- Problem to work on: Print out the full listing, exactly.

-- Source data follows --

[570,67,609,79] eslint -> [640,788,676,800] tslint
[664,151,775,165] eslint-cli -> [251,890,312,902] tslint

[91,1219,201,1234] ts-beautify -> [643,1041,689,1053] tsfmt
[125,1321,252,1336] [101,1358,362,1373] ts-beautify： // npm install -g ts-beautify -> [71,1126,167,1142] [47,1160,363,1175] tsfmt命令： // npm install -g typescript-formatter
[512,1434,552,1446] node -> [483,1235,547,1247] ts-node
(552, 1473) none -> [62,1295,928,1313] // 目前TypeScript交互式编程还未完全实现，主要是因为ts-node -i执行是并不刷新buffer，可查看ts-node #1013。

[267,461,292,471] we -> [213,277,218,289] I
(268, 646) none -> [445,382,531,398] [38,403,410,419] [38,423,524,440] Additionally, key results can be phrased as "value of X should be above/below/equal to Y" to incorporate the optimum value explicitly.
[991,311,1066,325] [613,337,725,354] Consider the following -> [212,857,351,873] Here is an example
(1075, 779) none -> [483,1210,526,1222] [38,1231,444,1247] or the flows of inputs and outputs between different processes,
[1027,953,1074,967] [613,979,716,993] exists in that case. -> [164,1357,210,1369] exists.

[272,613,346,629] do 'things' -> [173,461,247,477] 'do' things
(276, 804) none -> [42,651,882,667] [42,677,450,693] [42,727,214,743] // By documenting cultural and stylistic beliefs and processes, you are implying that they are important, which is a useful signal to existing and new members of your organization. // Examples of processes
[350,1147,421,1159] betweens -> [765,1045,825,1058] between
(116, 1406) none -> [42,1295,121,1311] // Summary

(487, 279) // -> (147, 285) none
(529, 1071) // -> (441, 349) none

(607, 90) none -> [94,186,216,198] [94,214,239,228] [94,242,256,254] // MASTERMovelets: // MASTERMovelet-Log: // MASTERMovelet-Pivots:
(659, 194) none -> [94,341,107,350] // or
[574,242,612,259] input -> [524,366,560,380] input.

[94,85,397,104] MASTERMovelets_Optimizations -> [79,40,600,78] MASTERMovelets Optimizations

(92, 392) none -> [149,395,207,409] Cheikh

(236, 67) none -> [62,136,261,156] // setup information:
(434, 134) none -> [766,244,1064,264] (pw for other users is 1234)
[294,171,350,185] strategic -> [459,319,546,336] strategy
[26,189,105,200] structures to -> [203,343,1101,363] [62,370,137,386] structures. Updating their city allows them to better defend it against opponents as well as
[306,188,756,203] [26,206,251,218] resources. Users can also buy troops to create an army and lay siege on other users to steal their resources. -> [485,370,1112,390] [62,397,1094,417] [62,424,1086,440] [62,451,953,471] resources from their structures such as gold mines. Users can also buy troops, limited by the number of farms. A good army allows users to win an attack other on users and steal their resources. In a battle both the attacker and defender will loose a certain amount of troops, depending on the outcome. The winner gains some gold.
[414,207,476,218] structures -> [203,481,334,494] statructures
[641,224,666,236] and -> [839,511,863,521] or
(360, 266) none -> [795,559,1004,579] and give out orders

-- Source data concluded --

- Result of this exercise:
[570,67,609,79] eslint -> [640,788,676,800] tslint
[664,151,775,165] eslint-cli -> [251,890,312,902] tslint

[91,1219,201,1234] ts-beautify -> [643,1041,689,1053] tsfmt
[125,1321,252,1336] [101,1358,362,1373] ts-beautify： // npm install -g ts-beautify -> [71,1126,167,1142] [47,1160,363,1175] tsfmt命令： // npm install -g typescript-formatter
[512,1434,552,1446] node -> [483,1235,547,1247] ts-node
(552, 1473) none -> [62,1295,928,1313] // 目前TypeScript交互式编程还未完全实现，主要是因为ts-node -i执行是并不刷新buffer，可查看ts-node #1013。

[267,461,292,471] we -> [213,277,218,289] I
(268, 646) none -> [445,382,531,398] [38,403,410,419] [38,423,524,440] Additionally, key results can be phrased as "value of X should be above/below/equal to Y" to incorporate the optimum value explicitly.
[991,311,1066,325] [613,337,725,354] Consider the following -> [212,857,351,873] Here is an example
(1075, 779) none -> [483,1210,526,1222] [38,1231,444,1247] or the flows of inputs and outputs between different processes,
[1027,953,1074,967] [613,979,716,993] exists in that case. -> [164,1357,210,1369] exists.

[272,613,346,629] do 'things' -> [173,461,247,477] 'do' things
(276, 804) none -> [42,651,882,667] [42,677,450,693] [42,727,214,743] // By documenting cultural and stylistic beliefs and processes, you are implying that they are important, which is a useful signal to existing and new members of your organization. // Examples of processes
[350,1147,421,1159] betweens -> [765,1045,825,1058] between
(116, 1406) none -> [42,1295,121,1311] // Summary

(487, 279) // -> (147, 285) none
(529, 1071) // -> (441, 349) none

(607, 90) none -> [94,186,216,198] [94,214,239,228] [94,242,256,254] // MASTERMovelets: // MASTERMovelet-Log: // MASTERMovelet-Pivots:
(659, 194) none -> [94,341,107,350] // or
[574,242,612,259] input -> [524,366,560,380] input.

[94,85,397,104] MASTERMovelets_Optimizations -> [79,40,600,78] MASTERMovelets Optimizations

(92, 392) none -> [149,395,207,409] Cheikh

(236, 67) none -> [62,136,261,156] // setup information:
(434, 134) none -> [766,244,1064,264] (pw for other users is 1234)
[294,171,350,185] strategic -> [459,319,546,336] strategy
[26,189,105,200] structures to -> [203,343,1101,363] [62,370,137,386] structures. Updating their city allows them to better defend it against opponents as well as
[306,188,756,203] [26,206,251,218] resources. Users can also buy troops to create an army and lay siege on other users to steal their resources. -> [485,370,1112,390] [62,397,1094,417] [62,424,1086,440] [62,451,953,471] resources from their structures such as gold mines. Users can also buy troops, limited by the number of farms. A good army allows users to win an attack other on users and steal their resources. In a battle both the attacker and defender will loose a certain amount of troops, depending on the outcome. The winner gains some gold.
[414,207,476,218] structures -> [203,481,334,494] statructures
[641,224,666,236] and -> [839,511,863,521] or
(360, 266) none -> [795,559,1004,579] and give out orders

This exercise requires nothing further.